* [INSTRUCTIONS TO FOLLOW]:
Exactly and without additions, transcribe the line that contains "fruit bowl [137,199,202,227]" and every line after it in the data.

* [COLLECTED DATA]:

....................

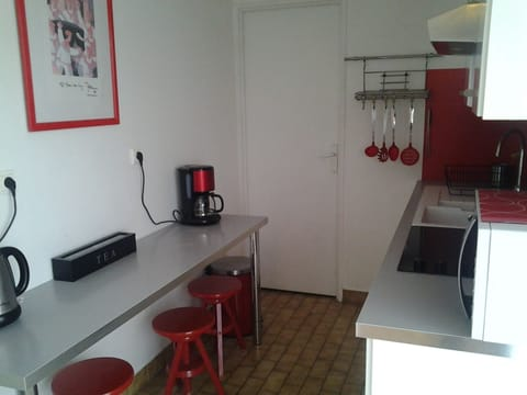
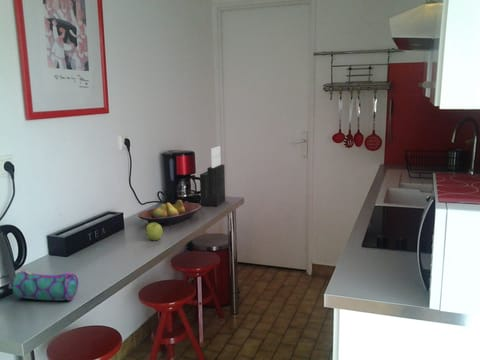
+ knife block [199,145,226,207]
+ fruit bowl [137,199,202,227]
+ pencil case [7,269,79,302]
+ apple [145,223,164,241]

....................

* [PROBLEM SOLUTION]:
+ fruit bowl [137,199,202,227]
+ pencil case [7,269,79,302]
+ apple [145,223,164,241]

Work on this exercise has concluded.